◆ What the exercise asks
Reproduce every line of the following material precisely, preserving its original wording, characters, and line order.

◆ Working data
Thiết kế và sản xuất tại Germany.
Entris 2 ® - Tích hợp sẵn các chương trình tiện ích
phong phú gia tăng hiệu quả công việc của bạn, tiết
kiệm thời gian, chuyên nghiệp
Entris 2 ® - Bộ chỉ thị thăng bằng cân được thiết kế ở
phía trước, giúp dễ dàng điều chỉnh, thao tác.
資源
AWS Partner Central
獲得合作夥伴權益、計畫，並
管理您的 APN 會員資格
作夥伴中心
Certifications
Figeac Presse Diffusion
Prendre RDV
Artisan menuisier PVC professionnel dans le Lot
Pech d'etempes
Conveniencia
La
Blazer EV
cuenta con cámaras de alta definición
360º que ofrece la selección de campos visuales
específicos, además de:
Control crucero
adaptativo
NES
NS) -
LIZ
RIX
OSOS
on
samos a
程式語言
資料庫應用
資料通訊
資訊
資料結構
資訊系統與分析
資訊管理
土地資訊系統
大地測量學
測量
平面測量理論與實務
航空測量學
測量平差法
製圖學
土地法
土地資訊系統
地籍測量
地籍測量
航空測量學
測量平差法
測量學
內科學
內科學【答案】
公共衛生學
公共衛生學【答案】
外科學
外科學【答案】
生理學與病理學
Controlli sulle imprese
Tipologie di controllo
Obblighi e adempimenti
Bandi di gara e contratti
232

◆ Problem solution
Thiết kế và sản xuất tại Germany.
Entris 2 ® - Tích hợp sẵn các chương trình tiện ích
phong phú gia tăng hiệu quả công việc của bạn, tiết
kiệm thời gian, chuyên nghiệp
Entris 2 ® - Bộ chỉ thị thăng bằng cân được thiết kế ở
phía trước, giúp dễ dàng điều chỉnh, thao tác.
資源
AWS Partner Central
獲得合作夥伴權益、計畫，並
管理您的 APN 會員資格
作夥伴中心
Certifications
Figeac Presse Diffusion
Prendre RDV
Artisan menuisier PVC professionnel dans le Lot
Pech d'etempes
Conveniencia
La
Blazer EV
cuenta con cámaras de alta definición
360º que ofrece la selección de campos visuales
específicos, además de:
Control crucero
adaptativo
NES
NS) -
LIZ
RIX
OSOS
on
samos a
程式語言
資料庫應用
資料通訊
資訊
資料結構
資訊系統與分析
資訊管理
土地資訊系統
大地測量學
測量
平面測量理論與實務
航空測量學
測量平差法
製圖學
土地法
土地資訊系統
地籍測量
地籍測量
航空測量學
測量平差法
測量學
內科學
內科學【答案】
公共衛生學
公共衛生學【答案】
外科學
外科學【答案】
生理學與病理學
Controlli sulle imprese
Tipologie di controllo
Obblighi e adempimenti
Bandi di gara e contratti
232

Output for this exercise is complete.